4) DEADPOOL 2 (2018)
Maybe it’s not horror films we should be comparing IT to. Maybe we should find another massive R-rated debut with only one sequel, maybe a character that is based off of literature, maybe released in the same few years of the changing Hollywood landscape, maybe he’s already also been adapted for the screen in a lower quality film (X-Men Origins: Wolverine, anyone?), maybe it will also have one of the three biggest R-rated debuts ever, and maybe we’ll be lucky and it will also have the sequel earning less when most people expected more. Oh, wait, I think I found one!
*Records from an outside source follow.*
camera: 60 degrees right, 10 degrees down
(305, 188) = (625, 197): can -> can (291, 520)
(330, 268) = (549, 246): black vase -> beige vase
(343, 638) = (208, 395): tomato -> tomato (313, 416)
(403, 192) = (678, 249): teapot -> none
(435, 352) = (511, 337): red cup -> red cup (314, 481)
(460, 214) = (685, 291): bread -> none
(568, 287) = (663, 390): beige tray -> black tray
Deadpool was released in 2016 and proved that an R-rated comic book adaptation could blow past a $100 million debut, something nobody expected from horror either. Deadpool earned $132 on opening weekend and $363 million in total. Deadpool 2 opened with $126 million (-4.5%) and earned $325 million (-10.5%). If IT follows suit, Chapter 2 will debut to $117 million and earn $293 million. At this point, these numbers seem like the best case scenario. Unfortunately, I think there’s one final comp to find that may be better suited for IT’s concluding chapter, especially given what last minute data suggests and the drop in critical reception. That’s rights, as of this portion of the articles writing, reviews are in and Chapter 2’s 68% is enough less than Chapter 1’s 86% to raise some concerns. We definitely need a better comp.
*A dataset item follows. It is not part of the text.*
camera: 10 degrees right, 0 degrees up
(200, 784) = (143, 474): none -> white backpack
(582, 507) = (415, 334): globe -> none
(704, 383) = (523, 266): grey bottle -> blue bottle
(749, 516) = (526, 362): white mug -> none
5) JURASSIC WORLD: FALLEN KINGDOM (2018)
If only there was another sequel to a semi-reboot of a classic series that draws inspiration from Steven Spielberg’s style of storytelling, one that features monsters that are millions of years old, one that is a film premise originally born in literature, one that is equal parts horror and action and comedy, one where the sequel is more clearly lower in quality than the first part (Conjuring 2 and Deadpool 2 barely dropped below their predecessors scores on Rotten Tomatoes), and one that also dealt with blockbuster numbers beyond our wildest imaginations. Oh wait, I think I found it again! This time, we’re talking Jurassic World. Granted, Fallen Kingdom isn’t the concluding chapter to the series but I think we have a comp close enough that’s worth exploring. Jurassic World 1 debuted to $209 million and earned $652 million. Jurassic World 2 dropped in quality, debuted to $148 million (-29.2%) and earned $418 million (-35.9%). If IT goes the way of its prehistoric brethren, it will debut with $87 million and earn $210 million.
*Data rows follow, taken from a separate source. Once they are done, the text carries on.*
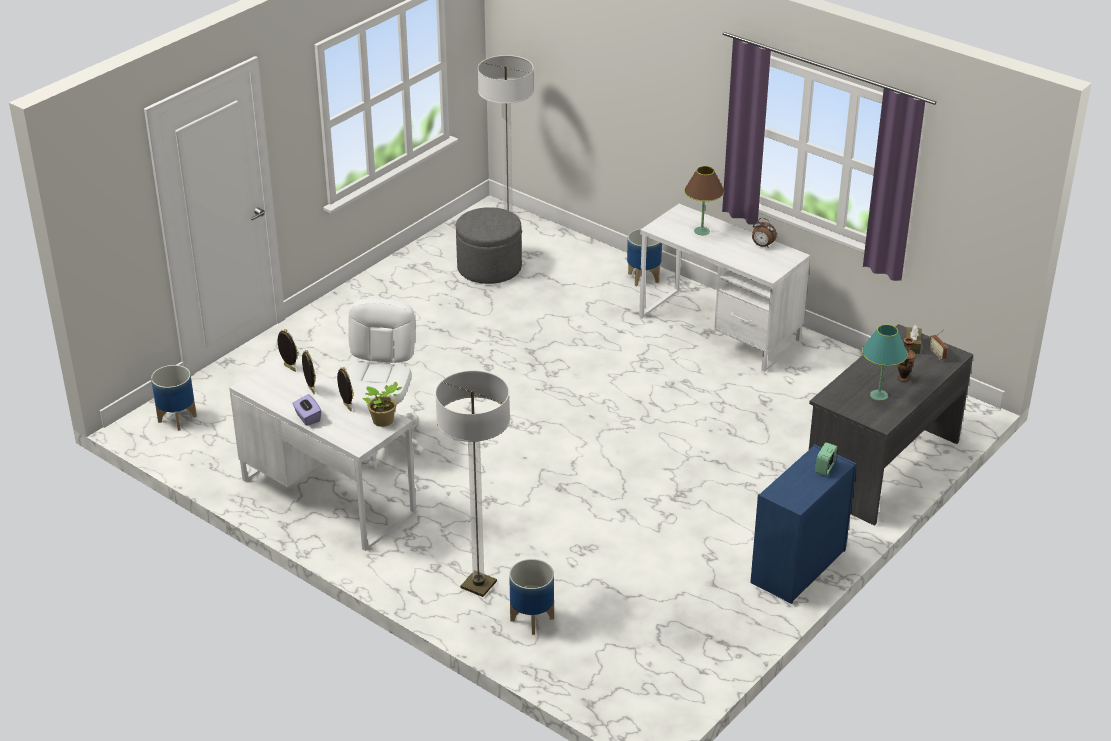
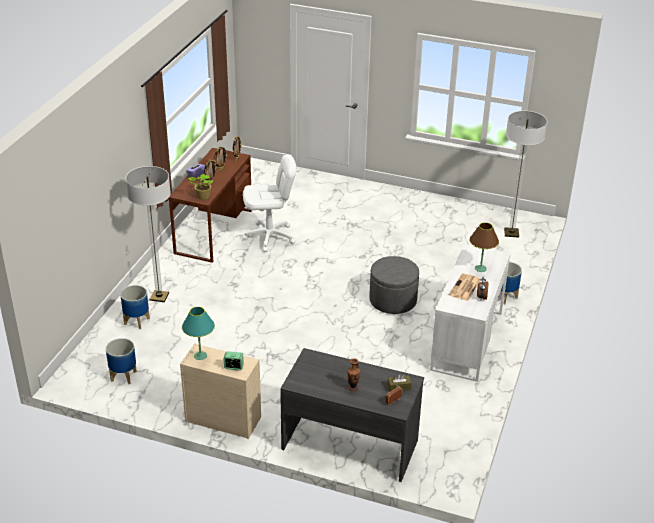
camera: 70 degrees right, 0 degrees up
(177, 418) = (256, 172): planter -> planter (124, 376)
(328, 496) = (214, 231): white desk -> brown desk
(489, 268) = (468, 234): grey ottoman -> grey ottoman (393, 300)
(737, 252) = (464, 288): none -> newspaper
(797, 567) = (222, 419): blue dresser -> beige dresser
(879, 395) = (325, 378): turquoise table lamp -> turquoise table lamp (200, 356)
So this at least gives hope that if Chapter 2 does open with $90 million as expected just before its release that it can still cross the $200 million mark in the end. I know these are still fantastic numbers “for a horror movie” but this comp is troubling. If this happens, then Hollywood really is its own Fallen Kingdom and the box office evolution is further along than anyone imagined. It’s going to take a lot more than Rituals of Chüd and puking turtles to save this dire situation. If Chapter 2 doesn’t top $250 million in the end, than I’d say the only chance the rest of 2019 has outside of Disney is Jumanji and maybe even then lightning won’t strike twice. The end is nigh, friends, and while I used to complain about that prospect I’m actually starting to get a lit title curious (if not excited) for whatever evolution has in store for us next.